Yesterday, we moved from a stack of x440-48t switches to a stack of X440G2-48t-10G4 switches and a large number of systems are unable to connect to the network. They are a mix of IPs set statically via DHCP reservations and others that just use whatever address they pull. They cannot be woken up via a WoL broadcast. The systems that don't wake up can be manually powered on and then need to have the IP address set in Windows to what it is statically set to in DHCP, rebooted, then set to use DHCP again and they can then connect to the network. The switches are running 184.108.40.206 patch1-2. All systems with issues are running Windows 10 and are on a mix of hardware.
We also replaced the core switch that this stack is connected to with a X460G2-24t-10G4 220.127.116.11 patch1-2. A number of months ago, we had attempted to replace just the core switch and we saw this same behavior with systems not being able to connect, so we went back to the old hardware and hoped that replacing the core and the desktop switch would avoid the issue but it did not.
Has anyone heard of this? Is there some setting that we are missing? We do have a policy in place to send traffic on port 4000 (used to WoL) to the correct VLAN which is working, since most systems wake.
Just unplugging a cable vs "disable load sharing x" on each switch (wasn't sure if the ports were then removed from VLANs and needed to be re-added.
I ended up just unplugging one of the cables and the problem still persists, so it isn't an issue with that. There is no difference in the packet captures between the attempts that work with the mini switch in place and the capture from the attempts that fail.
Thinking about the load sharing group...if I just unplug one of the two cables, that will then just limit the traffic to that one port without the need to down the interface while doing the reconfiguring of the group, correct?
I'm not sure what that "mini" switch is doing but it's doing something ?... I understand that you have disabled everything policy/netlogin/etc and are still seeing the same issue. This makes me think it's a bootp relay issue.

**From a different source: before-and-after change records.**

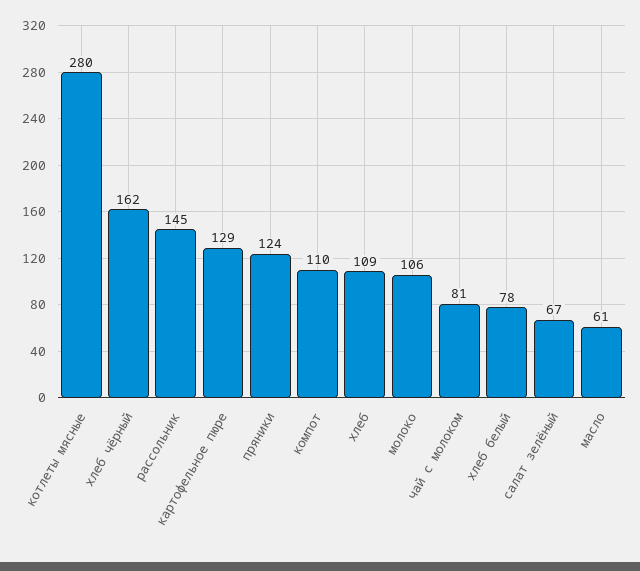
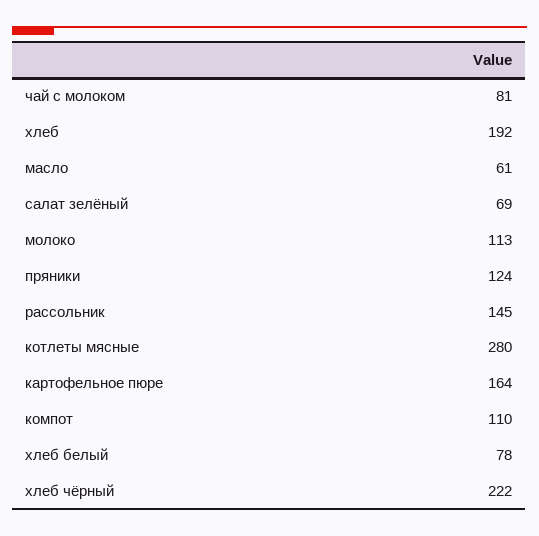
  {
    "котлеты мясные": 280,
-   "хлеб чёрный": 162,
+   "хлеб чёрный": 222,
    "рассольник": 145,
-   "картофельное пюре": 129,
+   "картофельное пюре": 164,
    "пряники": 124,
    "компот": 110,
-   "хлеб": 109,
+   "хлеб": 192,
-   "молоко": 106,
+   "молоко": 113,
    "чай с молоком": 81,
    "хлеб белый": 78,
-   "салат зелёный": 67,
+   "салат зелёный": 69,
    "масло": 61
  }

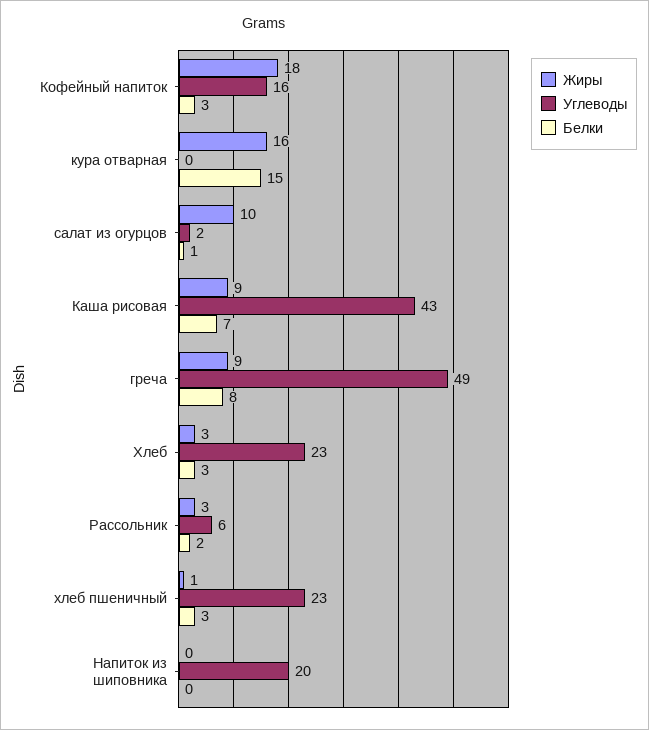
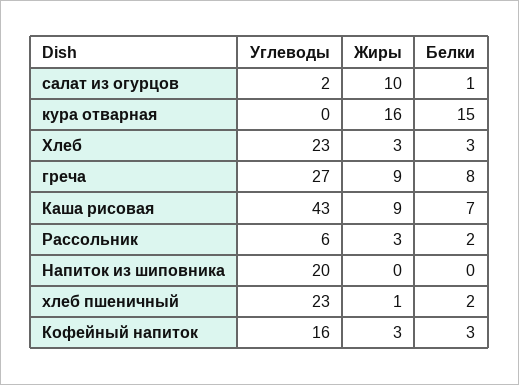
  {
    "Жиры": {
-     "Кофейный напиток": 18,
+     "Кофейный напиток": 3,
      "кура отварная": 16,
      "салат из огурцов": 10,
      "Каша рисовая": 9,
      "греча": 9,
      "Хлеб": 3,
      "Рассольник": 3,
      "хлеб пшеничный": 1,
      "Напиток из шиповника": 0
    },
    "Углеводы": {
      "Кофейный напиток": 16,
      "кура отварная": 0,
      "салат из огурцов": 2,
      "Каша рисовая": 43,
-     "греча": 49,
+     "греча": 27,
      "Хлеб": 23,
      "Рассольник": 6,
      "хлеб пшеничный": 23,
      "Напиток из шиповника": 20
    },
    "Белки": {
      "Кофейный напиток": 3,
      "кура отварная": 15,
      "салат из огурцов": 1,
      "Каша рисовая": 7,
      "греча": 8,
      "Хлеб": 3,
      "Рассольник": 2,
-     "хлеб пшеничный": 3,
+     "хлеб пшеничный": 2,
      "Напиток из шиповника": 0
    }
  }

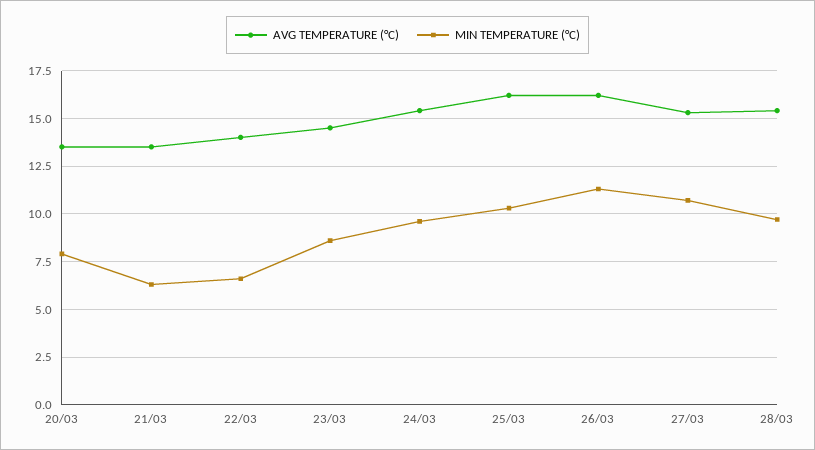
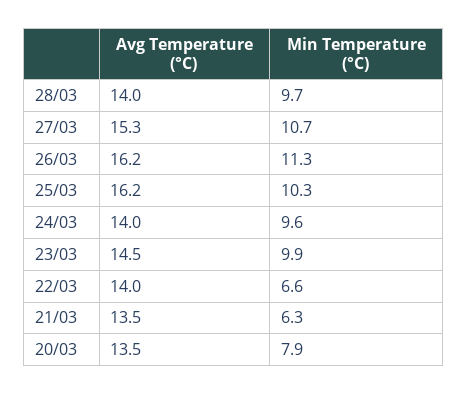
  {
    "AVG TEMPERATURE (°C)": {
      "20/03": 13.5,
      "21/03": 13.5,
      "22/03": 14,
      "23/03": 14.5,
-     "24/03": 15.5,
+     "24/03": 14,
      "25/03": 16.2,
      "26/03": 16.2,
      "27/03": 15.3,
-     "28/03": 15.5
+     "28/03": 14
    },
    "MIN TEMPERATURE (°C)": {
      "20/03": 7.9,
      "21/03": 6.3,
      "22/03": 6.6,
-     "23/03": 8.5,
+     "23/03": 9.9,
      "24/03": 9.6,
      "25/03": 10.3,
      "26/03": 11.3,
      "27/03": 10.7,
      "28/03": 9.7
    }
  }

From your packet captures it looks like the DHCP offers are not being received by the client. Is this true?. In the captures did you see anything different in the discover/offer in the working vs non-working one?
The first thing i would do it make sure the switch is receiving the DHCP offer (It probably is). Then capture and document which port of the lag it is received on when using the "mini" switch and not (could be different ports). Make sure the packets look good. (ingress port mirror would work)
You can also check the "show bootprelay" command to see if the switch CPU is getting the offers. This is not so easy because it's a global counter, but if you can quiet the switch down to just that PC it would give you good data.
Get these things for now and let us know what you find. You can also reboot the netTools process and it might help.